It’s game day for Inglewood High School football team and team mom Bridgette Bender is ready for the occasion.
Wearing a forest green Inglewood T-shirt, and nail and toe polish to match the school colors, Bender had on her game face and lipstick to match.
A single parent, Bender decided to move and transfer her son Charles Deloach III from Narbonne to Inglewood because of his declining grades and a chance to play for head coach Mil’Von James.
“I heard a lot of good things about coach James and the program and it turned out to be the. Best decision that I could have made for my son. His grades improved and they mentored him as a player and person and I could not be more thankful for them,” Bender told Inglewood Today.
Later that evening Inglewood lost 56-30 to Bishop Alemany in the CIF-Southern Section Division 2 semifinals ending an outstanding season and finishing 11-1.

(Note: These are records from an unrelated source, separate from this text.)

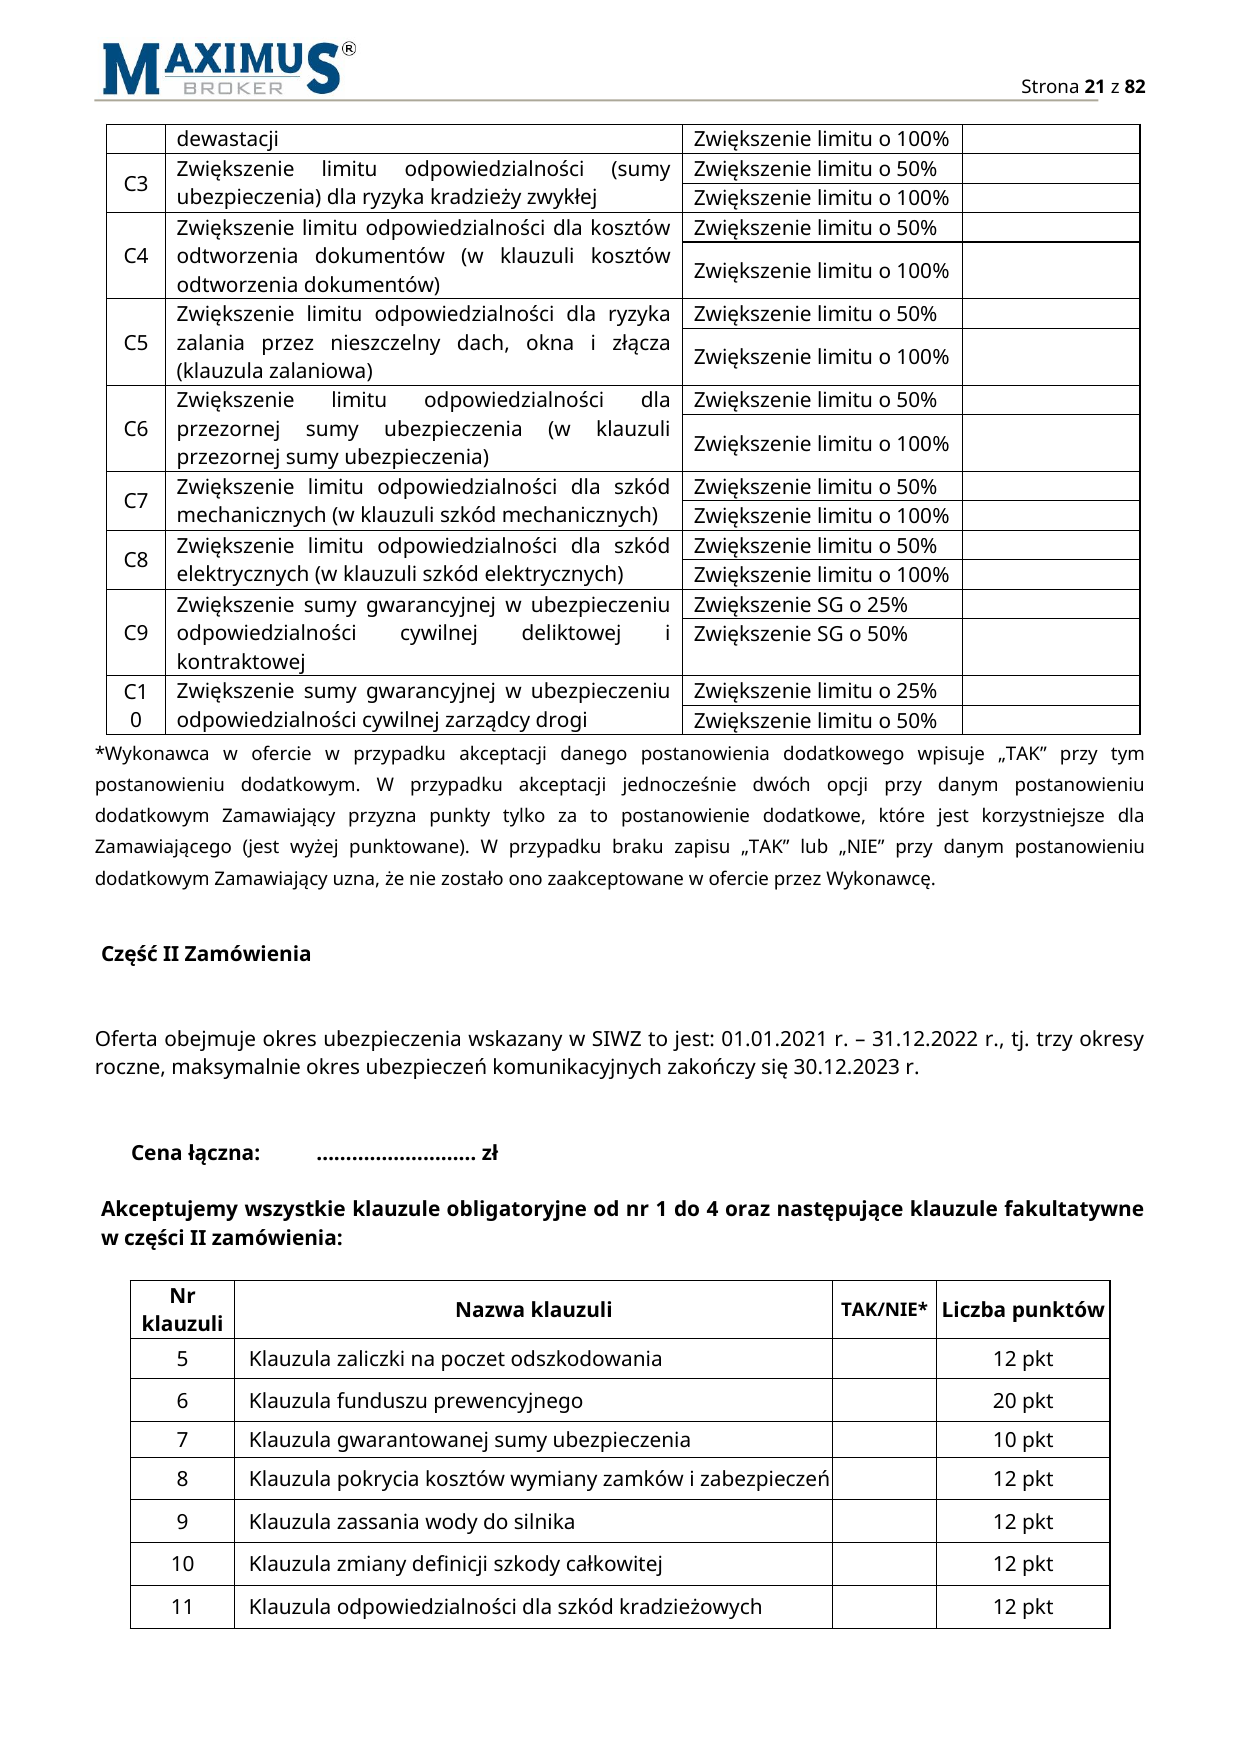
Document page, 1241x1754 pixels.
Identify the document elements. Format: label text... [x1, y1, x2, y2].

table_cell 10 pkt [937, 1422, 1109, 1457]
table_cell Zwiększenie limitu odpowiedzialności dla przezornej sumy ubezpieczenia (w klauzuli przezornej sumy ubezpieczenia) [166, 386, 682, 471]
table_cell C8 [107, 531, 165, 589]
table_cell [963, 472, 1139, 500]
table_cell [963, 531, 1139, 559]
picture [97, 37, 362, 99]
table_cell C6 [107, 386, 165, 471]
table_cell [963, 560, 1139, 589]
text *Wykonawca w ofercie w przypadku akceptacji danego postanowienia dodatkowego wpisuje „TAK” przy tym postanowieniu dodatkowym. W przypadku akceptacji jednocześnie dwóch opcji przy danym postanowieniu dodatkowym Zamawiający przyzna punkty tylko za to postanowienie dodatkowe, które jest korzystniejsze dla Zamawiającego (jest wyżej punktowane). W przypadku braku zapisu „TAK” lub „NIE” przy danym postanowieniu dodatkowym Zamawiający uzna, że nie zostało ono zaakceptowane w ofercie przez Wykonawcę. [94, 735, 1146, 890]
table_cell Zwiększenie limitu o 50% [683, 386, 962, 414]
table_cell 5 [131, 1339, 234, 1378]
table_cell Zwiększenie limitu o 100% [683, 501, 962, 530]
table_cell Zwiększenie limitu o 100% [683, 125, 962, 153]
table_cell Zwiększenie SG o 25% [683, 590, 962, 618]
table_cell [963, 706, 1139, 734]
table_cell Zwiększenie limitu odpowiedzialności dla kosztów odtworzenia dokumentów (w klauzuli kosztów odtworzenia dokumentów) [166, 213, 682, 298]
table_cell [963, 213, 1139, 241]
table_cell 12 pkt [937, 1458, 1109, 1499]
table_cell [963, 184, 1139, 212]
table_cell Zwiększenie limitu o 50% [683, 472, 962, 500]
table_cell C9 [107, 590, 165, 675]
table_cell [963, 125, 1139, 153]
table_cell C3 [107, 154, 165, 212]
table_cell Zwiększenie limitu odpowiedzialności (sumy ubezpieczenia) dla ryzyka kradzieży zwykłej [166, 154, 682, 212]
table_cell [833, 1543, 936, 1585]
table_cell Zwiększenie limitu o 50% [683, 213, 962, 241]
table_cell Zwiększenie limitu o 50% [683, 706, 962, 734]
table_cell Zwiększenie limitu o 100% [683, 415, 962, 471]
table_cell [963, 386, 1139, 414]
table_cell Zwiększenie limitu o 50% [683, 154, 962, 182]
table_cell [963, 590, 1139, 618]
table_cell Zwiększenie limitu o 100% [683, 329, 962, 384]
table_cell C5 [107, 299, 165, 384]
table_cell Zwiększenie sumy gwarancyjnej w ubezpieczeniu odpowiedzialności cywilnej deliktowej i kontraktowej [166, 590, 682, 675]
table_cell [833, 1458, 936, 1499]
table_cell 20 pkt [937, 1379, 1109, 1421]
table_cell Zwiększenie limitu odpowiedzialności dla szkód elektrycznych (w klauzuli szkód elektrycznych) [166, 531, 682, 589]
table_cell Zwiększenie sumy gwarancyjnej w ubezpieczeniu odpowiedzialności cywilnej zarządcy drogi [166, 676, 682, 734]
table_cell Klauzula zassania wody do silnika [235, 1500, 832, 1542]
table_header Liczba punktów [937, 1281, 1109, 1338]
table_cell [833, 1339, 936, 1378]
table_cell [963, 329, 1139, 384]
table_cell [963, 154, 1139, 182]
table_cell C2 [107, 125, 165, 153]
table_header TAK/NIE* [833, 1281, 936, 1338]
table_cell Zwiększenie limitu o 100% [683, 243, 962, 298]
table_cell 12 pkt [937, 1500, 1109, 1542]
table_cell 7 [131, 1422, 234, 1457]
table_header Nazwa klauzuli [235, 1281, 832, 1338]
table_header Nr klauzuli [131, 1281, 234, 1338]
table_cell Zwiększenie limitu o 50% [683, 299, 962, 328]
table_cell Klauzula zmiany definicji szkody całkowitej [235, 1543, 832, 1585]
table_cell [833, 1422, 936, 1457]
table_cell Zwiększenie limitu o 100% [683, 184, 962, 212]
table_cell 9 [131, 1500, 234, 1542]
table_cell Klauzula zaliczki na poczet odszkodowania [235, 1339, 832, 1378]
text Cena łączna: ……………………… zł [131, 1138, 1146, 1166]
table_cell Zwiększenie SG o 50% [683, 619, 962, 675]
table_cell [963, 501, 1139, 530]
table_cell 12 pkt [937, 1543, 1109, 1585]
table_cell Zwiększenie limitu o 25% [683, 676, 962, 705]
table_cell 12 pkt [937, 1339, 1109, 1378]
table_cell [963, 243, 1139, 298]
table_cell 8 [131, 1458, 234, 1499]
table_cell C4 [107, 213, 165, 298]
table_cell 10 [131, 1543, 234, 1585]
table_cell [963, 619, 1139, 675]
text Akceptujemy wszystkie klauzule obligatoryjne od nr 1 do 4 oraz następujące klauzule fakultatywne w części II zamówienia: [101, 1194, 1146, 1251]
table_cell Klauzula funduszu prewencyjnego [235, 1379, 832, 1421]
table_cell Zwiększenie limitu odpowiedzialności dla szkód mechanicznych (w klauzuli szkód mechanicznych) [166, 472, 682, 530]
table_cell Zwiększenie limitu o 50% [683, 531, 962, 559]
table_cell [963, 299, 1139, 328]
table_cell 11 [131, 1586, 234, 1627]
table_cell [833, 1500, 936, 1542]
table_cell Klauzula gwarantowanej sumy ubezpieczenia [235, 1422, 832, 1457]
table_cell [833, 1586, 936, 1627]
table_cell 6 [131, 1379, 234, 1421]
table_cell 12 pkt [937, 1586, 1109, 1627]
table_cell Klauzula pokrycia kosztów wymiany zamków i zabezpieczeń [235, 1458, 832, 1499]
table_cell C10 [107, 676, 165, 734]
table_cell Zwiększenie limitu odpowiedzialności dla ryzyka zalania przez nieszczelny dach, okna i złącza (klauzula zalaniowa) [166, 299, 682, 384]
text Część II Zamówienia [101, 933, 1146, 967]
table_cell [833, 1379, 936, 1421]
table_cell Klauzula odpowiedzialności dla szkód kradzieżowych [235, 1586, 832, 1627]
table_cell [166, 125, 682, 153]
table_cell [963, 415, 1139, 471]
table_cell [963, 676, 1139, 705]
table_cell Zwiększenie limitu o 100% [683, 560, 962, 589]
text Oferta obejmuje okres ubezpieczenia wskazany w SIWZ to jest: 01.01.2021 r. – 31.12.2022 r., tj. trzy okresy roczne, maksymalnie okres ubezpieczeń komunikacyjnych zakończy się 30.12.2023 r. [94, 1024, 1146, 1081]
table_cell C7 [107, 472, 165, 530]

Bender is responsible for helping prepare meals for the players and collectively with other parents made sure that the students were able to get to and from school safely, but admits the challenges of raising a son in today’s social media environment.
“It was hard because we have so much social media and kids have so many things going and things are so different when I was growing up, it was great that we had coaches like Inglewood has to step up and who understood the many struggles that many of these kids may be going through,” she added. “Coach James has taught him how to be a man something that I could not do. He became a leader here at Inglewood because they taught him that.”

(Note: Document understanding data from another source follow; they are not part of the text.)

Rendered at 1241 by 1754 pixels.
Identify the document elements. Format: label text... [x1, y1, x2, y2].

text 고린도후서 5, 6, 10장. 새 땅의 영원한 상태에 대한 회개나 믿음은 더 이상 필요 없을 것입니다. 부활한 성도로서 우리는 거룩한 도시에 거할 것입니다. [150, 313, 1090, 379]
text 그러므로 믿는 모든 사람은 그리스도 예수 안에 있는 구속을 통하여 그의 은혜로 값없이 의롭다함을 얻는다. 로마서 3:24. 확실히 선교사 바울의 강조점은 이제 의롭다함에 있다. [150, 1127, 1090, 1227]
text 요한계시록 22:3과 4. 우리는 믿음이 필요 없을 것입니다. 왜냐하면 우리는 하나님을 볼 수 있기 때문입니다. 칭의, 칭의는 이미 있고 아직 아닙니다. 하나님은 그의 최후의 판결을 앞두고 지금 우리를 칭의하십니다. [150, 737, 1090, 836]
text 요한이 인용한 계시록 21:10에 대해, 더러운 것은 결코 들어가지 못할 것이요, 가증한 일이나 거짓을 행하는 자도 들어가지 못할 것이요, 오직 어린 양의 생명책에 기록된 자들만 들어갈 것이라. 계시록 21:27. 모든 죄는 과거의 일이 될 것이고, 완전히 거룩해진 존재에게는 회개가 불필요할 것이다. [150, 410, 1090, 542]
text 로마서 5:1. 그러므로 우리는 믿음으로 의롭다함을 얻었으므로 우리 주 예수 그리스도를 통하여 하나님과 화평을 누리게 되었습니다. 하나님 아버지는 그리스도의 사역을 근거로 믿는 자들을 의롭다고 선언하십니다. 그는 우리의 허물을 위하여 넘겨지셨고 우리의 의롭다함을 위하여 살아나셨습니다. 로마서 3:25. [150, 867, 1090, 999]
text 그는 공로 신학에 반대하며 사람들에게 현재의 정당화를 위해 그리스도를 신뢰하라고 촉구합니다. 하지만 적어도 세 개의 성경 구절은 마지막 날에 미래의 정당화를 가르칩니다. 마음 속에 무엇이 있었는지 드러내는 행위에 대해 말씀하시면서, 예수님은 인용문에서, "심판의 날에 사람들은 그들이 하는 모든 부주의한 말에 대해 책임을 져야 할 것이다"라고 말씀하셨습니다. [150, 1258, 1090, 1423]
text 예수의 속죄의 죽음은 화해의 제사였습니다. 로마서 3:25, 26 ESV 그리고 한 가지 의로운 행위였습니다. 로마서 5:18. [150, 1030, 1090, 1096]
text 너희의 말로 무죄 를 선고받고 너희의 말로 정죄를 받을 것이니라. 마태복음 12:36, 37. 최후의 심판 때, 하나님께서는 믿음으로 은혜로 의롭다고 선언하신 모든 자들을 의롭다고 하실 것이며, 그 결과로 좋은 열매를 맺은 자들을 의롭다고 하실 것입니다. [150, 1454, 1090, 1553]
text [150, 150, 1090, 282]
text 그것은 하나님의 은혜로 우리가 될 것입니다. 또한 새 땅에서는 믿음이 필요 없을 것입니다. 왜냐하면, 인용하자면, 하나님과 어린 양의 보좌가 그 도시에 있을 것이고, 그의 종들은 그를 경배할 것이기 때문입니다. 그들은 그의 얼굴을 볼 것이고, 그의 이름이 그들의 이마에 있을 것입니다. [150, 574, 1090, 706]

Deloach, 5’11, 240 played defensive line and center and earned All Ocean League honors as a junior and became a team captain as a senior and is planning on attending college to pursue football and education when he graduates in 2022.
He will be honor at the annual Unsung Heroes Leadership Awards black tie gala on April 3, 2022.

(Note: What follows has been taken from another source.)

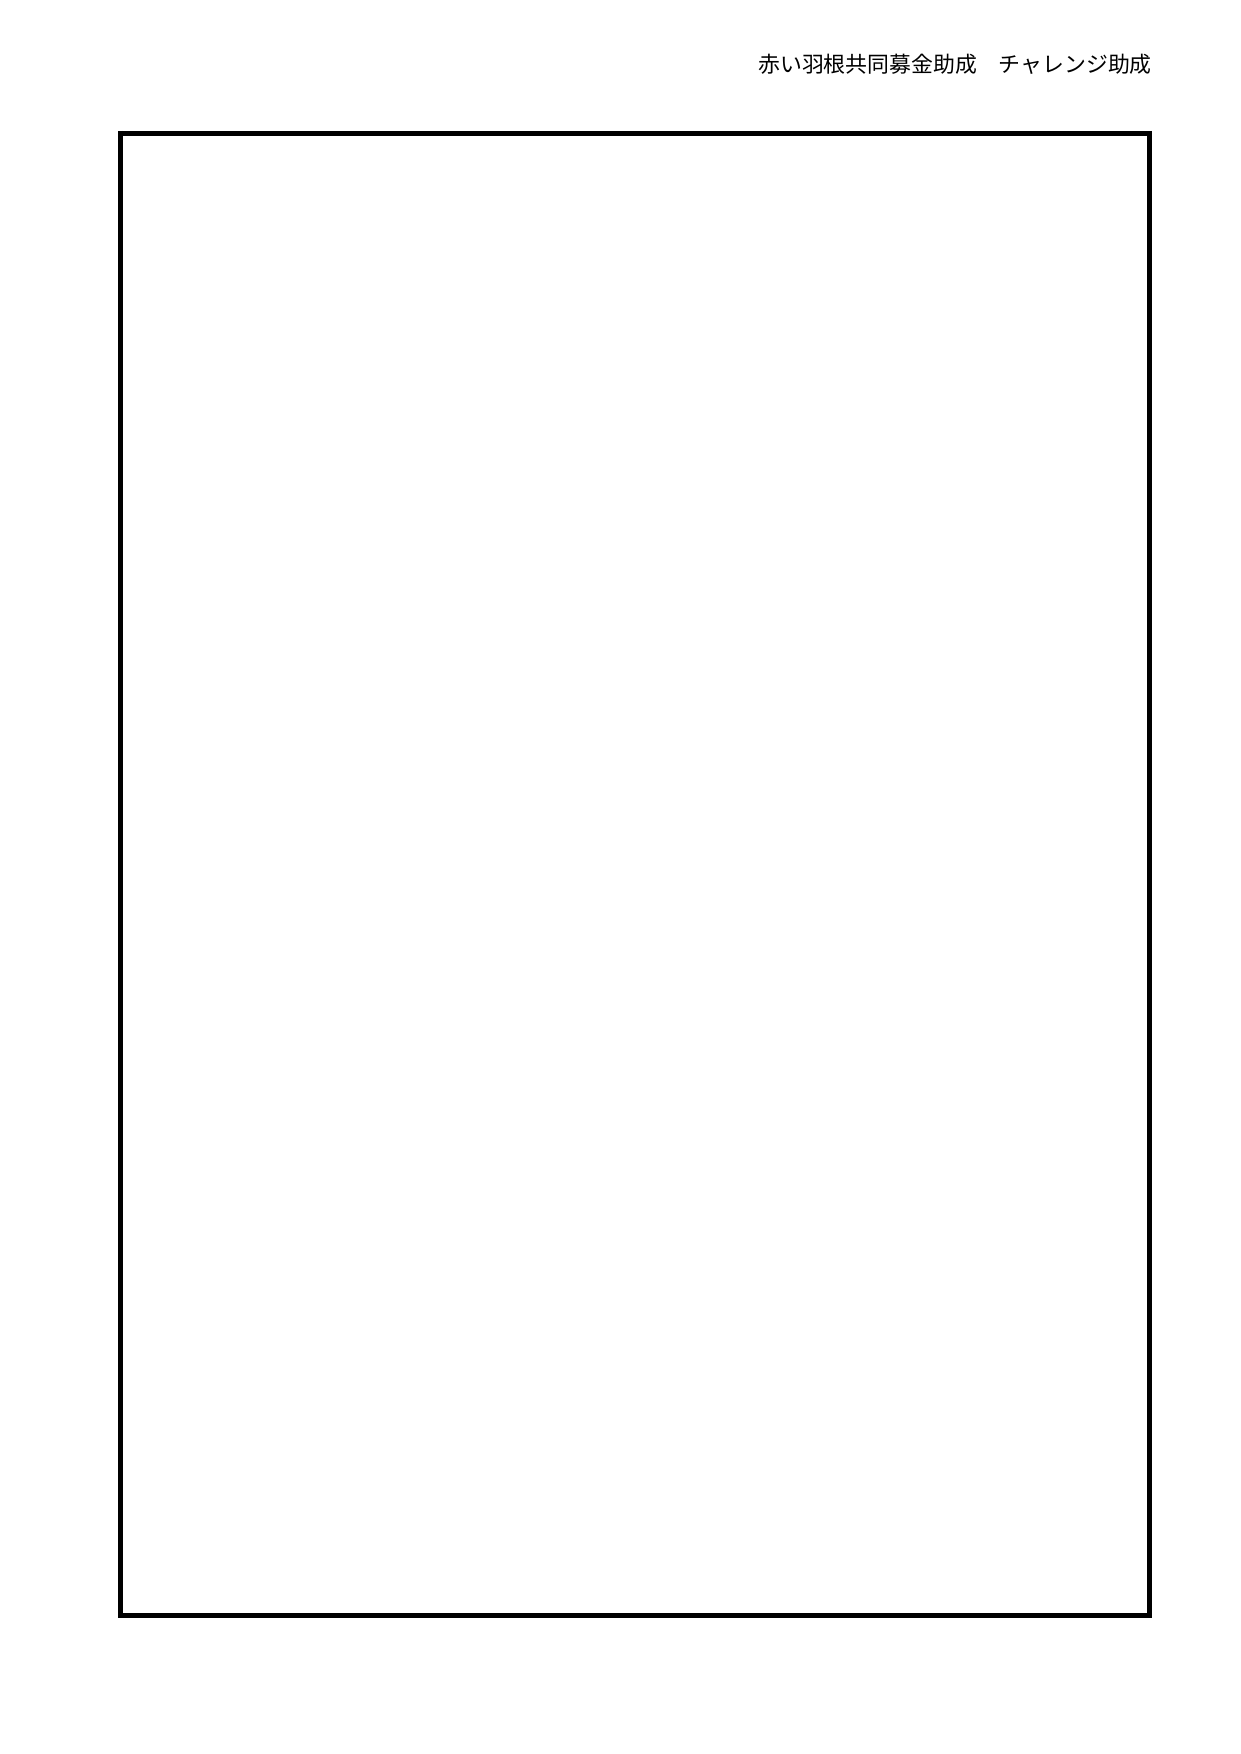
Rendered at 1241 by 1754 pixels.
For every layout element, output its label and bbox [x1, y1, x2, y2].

table_header [123, 136, 1147, 1613]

His position coach Rayvione Mouton also has been a significant mentor in his life.
Bender says her day begins at 5:45 a.m. and she awakes her son at about 6:50 a.m. and makes breakfast for Deloach and frequently teammates who may spend the night over. Charles greets her with “I love you mom” each morning.
She will drop Deloach off at schools and return after school at about 2p.m. to bring him water or ice as he prepares for practice.
“All of these kids are my babies. If they need a ride home or to practice or to the game, I am there for them. I drive to Chino to pick up helmets for the team or anything they might need.”
She added, “Coach James does a lot to help these kids, so I try to help him and the other coaches out as much as possible. They have their families of their own, but they sacrifice everything for these kids.”
Bender shuffles all of these activities into her day that includes her job as a project administrator for a construction company and her pending business as transportation driver for the elderly.
During Thanksgiving, Bender will prepare a small meal for herself and son, and likely will spend the holiday with her sister.
Like many families it will be a day of reflection and thanks for a journey in life that is not promised and does not provide any guarantees, but it is always rewarding.